Here it is in action.
Hello World

  • In this example the main method of StringServer & the handleRequest method of Handler are being called to execute this screen.
  • For the main method of StringServer args would be considered the port number when initializing the server. It is important that you get to choose what port number to start your server as it helps deliver data to the wanted host on the network.
  • the handleRequest method takes in the path of the URL and splits it into a String array at the query using the .getQuery method.

integers

  • In this example we can see when we enter in the url a new query adding integers is still considered as a string.
  • Both the main method of StringServer & the handleRequest method of Handler are still being called.
  • The string before is "Hello World" and after inputting this path we get "Hello World\n123" as a single String variable.
  • The important thing about this example is that in the URL value we have integer values that still get added and formatted to string values.

Part 2

import static org.junit.Assert.*;
import org.junit.*;

public class ArrayTests {
    //The expected output should be an empty array and the input is an empty array
    @Test
    public void passedTestReversed() {
        int[] input1 = { };
        assertArrayEquals(new int[]{ }, ArrayExamples.reversed(input1));
  }
    //The expected output is an array consisting {2, 3} and the input is an array consisting of {3, 2}
   @Test 
    public void failedTestReversed() {
        int[] input1 = { 3, 2 };
        assertArrayEquals(new int[]{ 2, 3 }, ArrayExamples.reversed(input1));
 }
}

tests

The @Test code line signifies to JUnit that the method under it is a test and through the screenshot its clear that passedTestReversed() passed because there was either nothing to reverse or that an array of size one is already reversed in a way. The failedTestReversed() failed because we expected the int array to be reversed but in reality we got an array that consisted of {3,0}. The symptom shown in the failed tests shows that when the array is length more than 1 fails to produce a new reversed array. Being able to understand how and why a symptom happens in code is one of the key motivations to fix my code.

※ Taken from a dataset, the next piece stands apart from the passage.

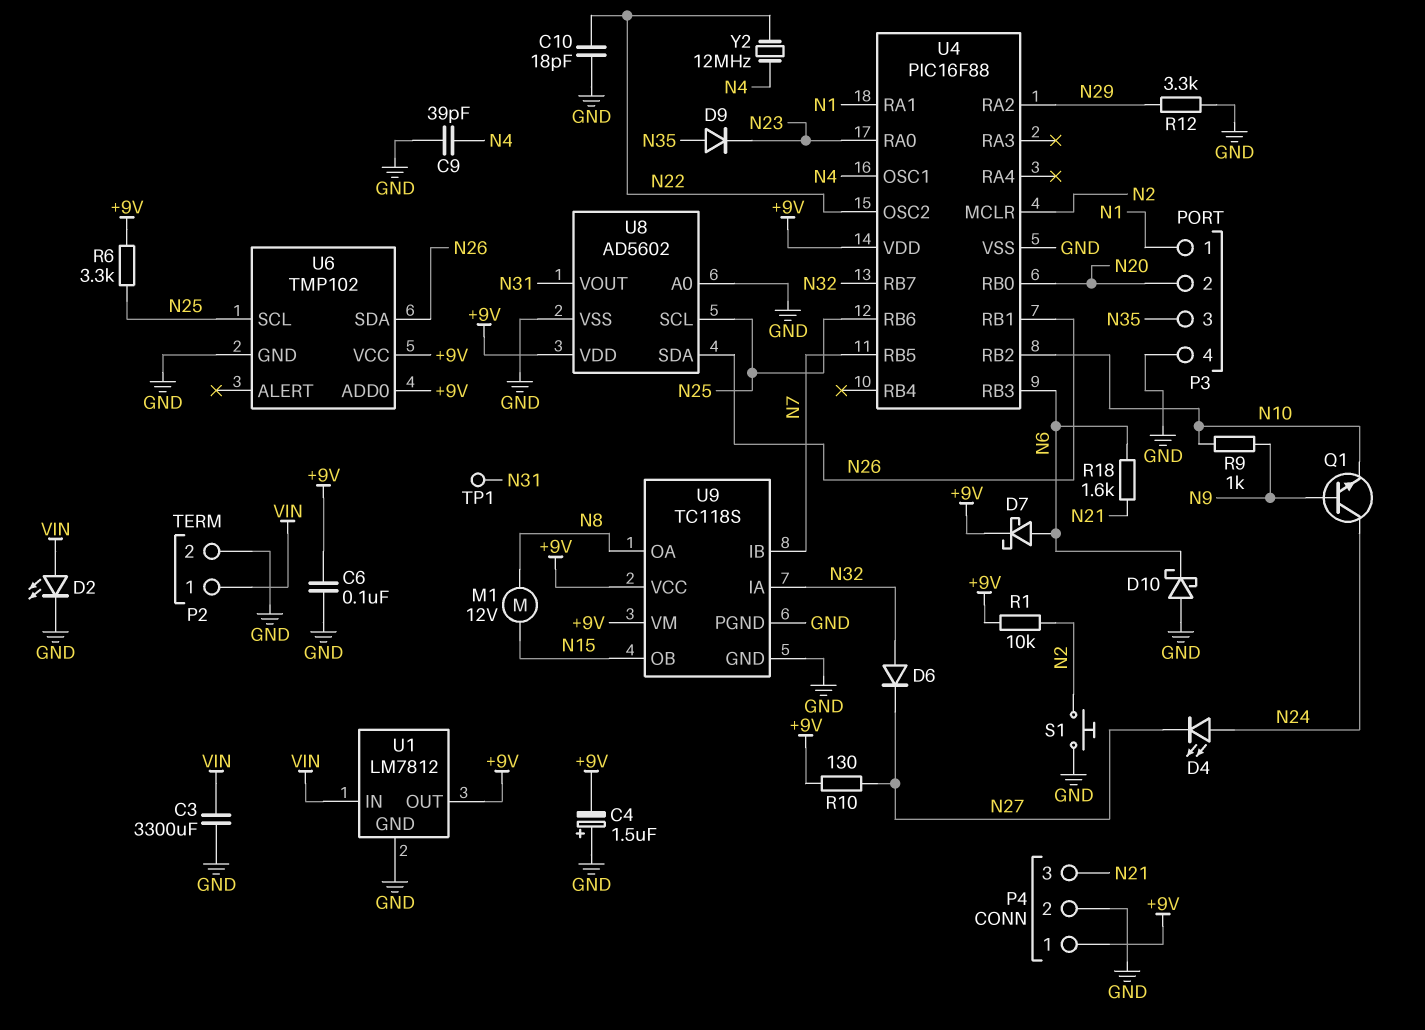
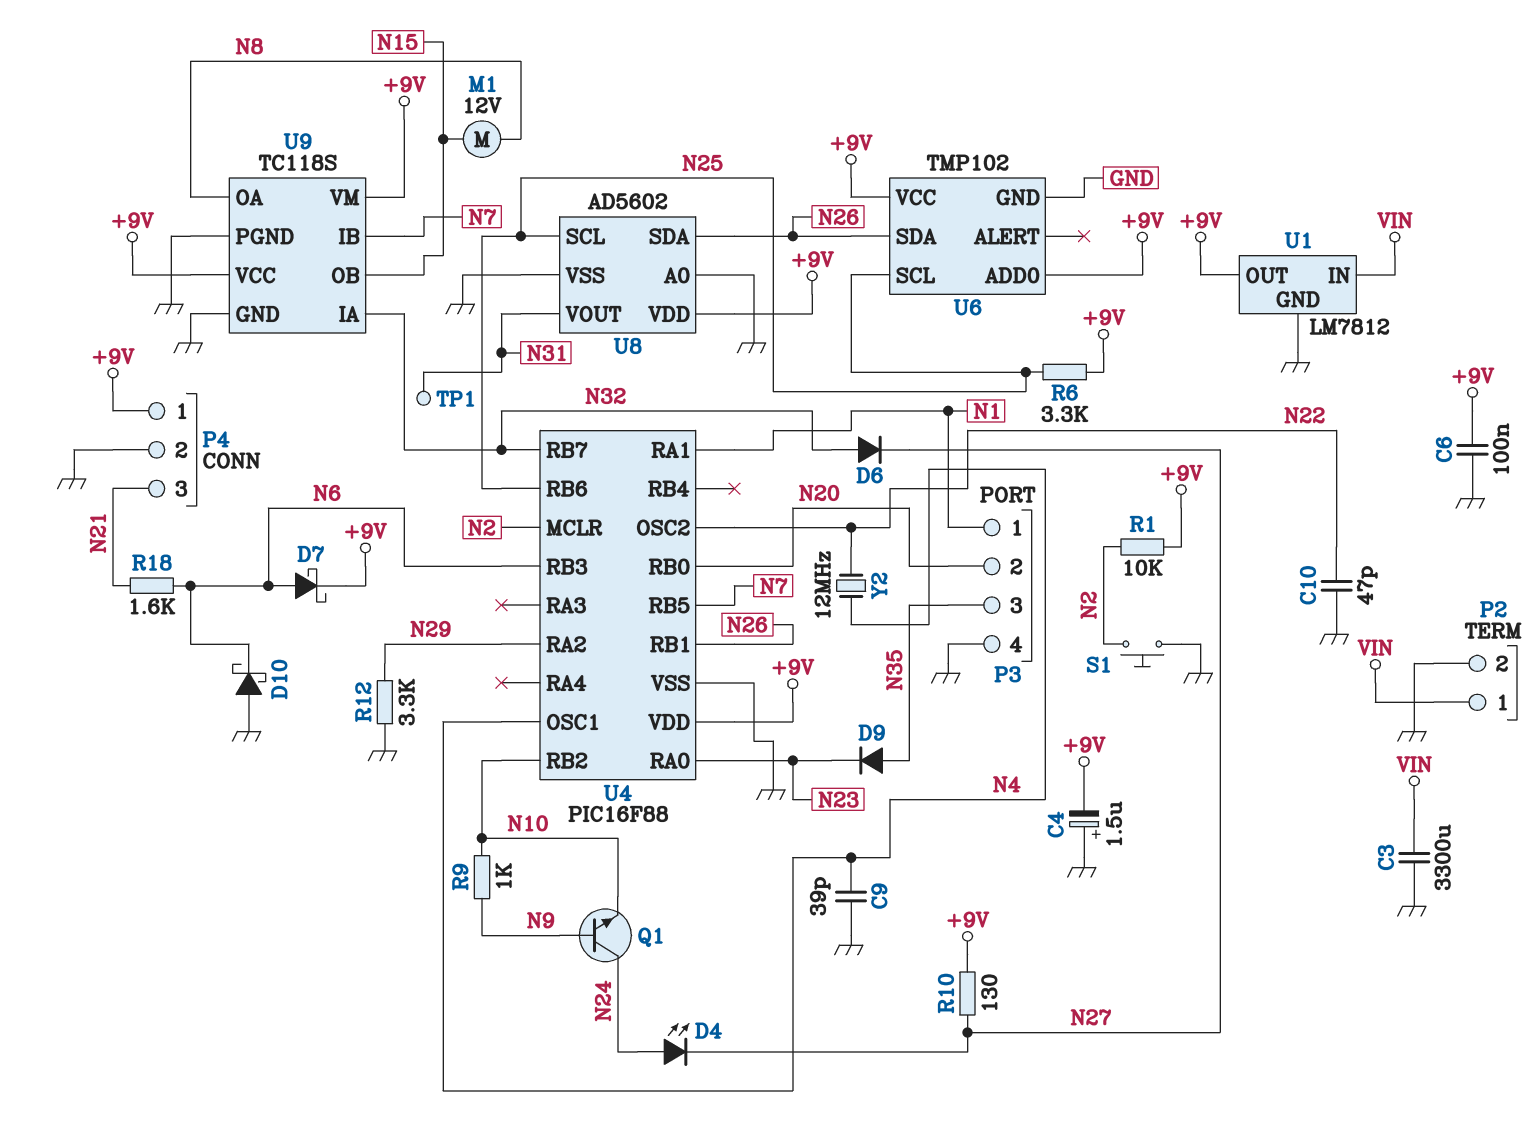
C10: 18pF (GND, N22) -> 47pF (GND, N22)
D2: LED (A VIN, K GND) -> none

In the following code snippets I'll detail the before and after code change required to fix it.

Before

  static int[] reversed(int[] arr) {
    int[] newArray = new int[arr.length];
    for (int i = 0; i < arr.length; i += 1) {
      arr[i] = newArray[arr.length - i - 1];
    }
    return arr;
  }

After

  static int[] reversed(int[] arr) {
    int[] newArray = new int[arr.length];
    for (int i = 0; i < arr.length; i += 1) {
      newArray[arr.length - i - 1] = arr[i];
    }
    return newArray;
  }

The issues with the first program was that it was assigning the empty values of the new array we created to our original arr. Another issue was that after executing the for loop we would return the original arr which is not the new array we are looking for. So our fix addresses these issues by first making sure that the newArray was being assigned the values of arr in reverse order and that we would return this new array after the for loop executes.

Part 3

Some things that I learned through week 2 and week 3 labs was being able to create a web server that can work with java code. This interested me because my limited knowledge led me to believe that programs like python were the only ones that could work with web servers. Also being able to decompose a URL to its various parts like the domain, path, and even queries.